The following is an overview of the relevant default settings of signature validation via Secure Channel with Intelligent Adaptive Authentication.

TID Signature Validation with Secure Channel—Default parameter settings
Parameter name Default value Description
appl_names SC ONLINE

Application Names

This controls which authenticator applications may be used. If the list is empty, there is no restriction. If there are one or more entries, they will indicate the application names that are permitted.

custom_request_body yes

Allow Custom Request Body

If true, all Secure Channel policy settings can be overwritten by providing a valid request body attribute in the request.

initial_window 1 hour

Initial Time Window

This controls the maximum allowed time variation between an authenticator and the host system, the first time that the authenticator is used. The time is specified in hours.
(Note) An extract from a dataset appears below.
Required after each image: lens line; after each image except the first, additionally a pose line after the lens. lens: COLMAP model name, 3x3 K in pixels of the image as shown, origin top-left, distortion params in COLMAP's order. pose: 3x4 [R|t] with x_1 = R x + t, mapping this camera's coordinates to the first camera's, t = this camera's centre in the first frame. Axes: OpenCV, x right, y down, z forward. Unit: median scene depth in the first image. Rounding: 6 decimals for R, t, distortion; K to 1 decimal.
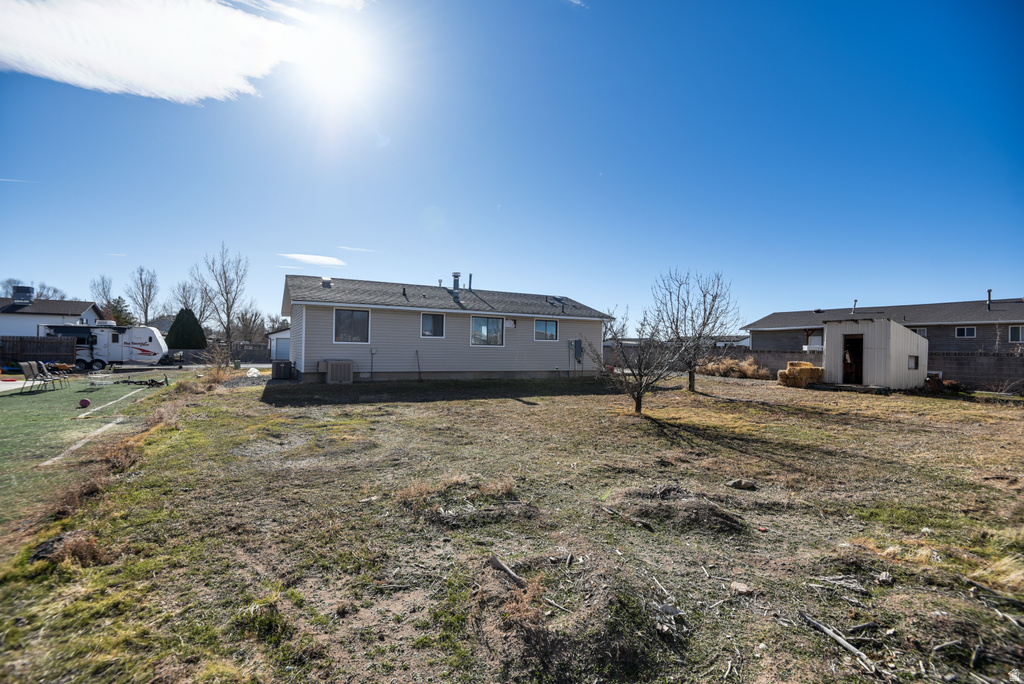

This Initial Time Window is also used directly after a Reset Application operation, which can be used if it appears that the internal clock in the authenticator has drifted too much since the last successful login. This only applies to time-based authenticators when verifying an OTP.

In either case, after the first successful login, the initial time window is no longer active.

event_window

10 events

Event Window

This controls the maximum allowed number of event variations between an authenticator application and the host system during login. This only applies to event-based authenticator applications and always applies for OTP verification. For signature validation, it depends on the online signature level setting whether the event window is used or not.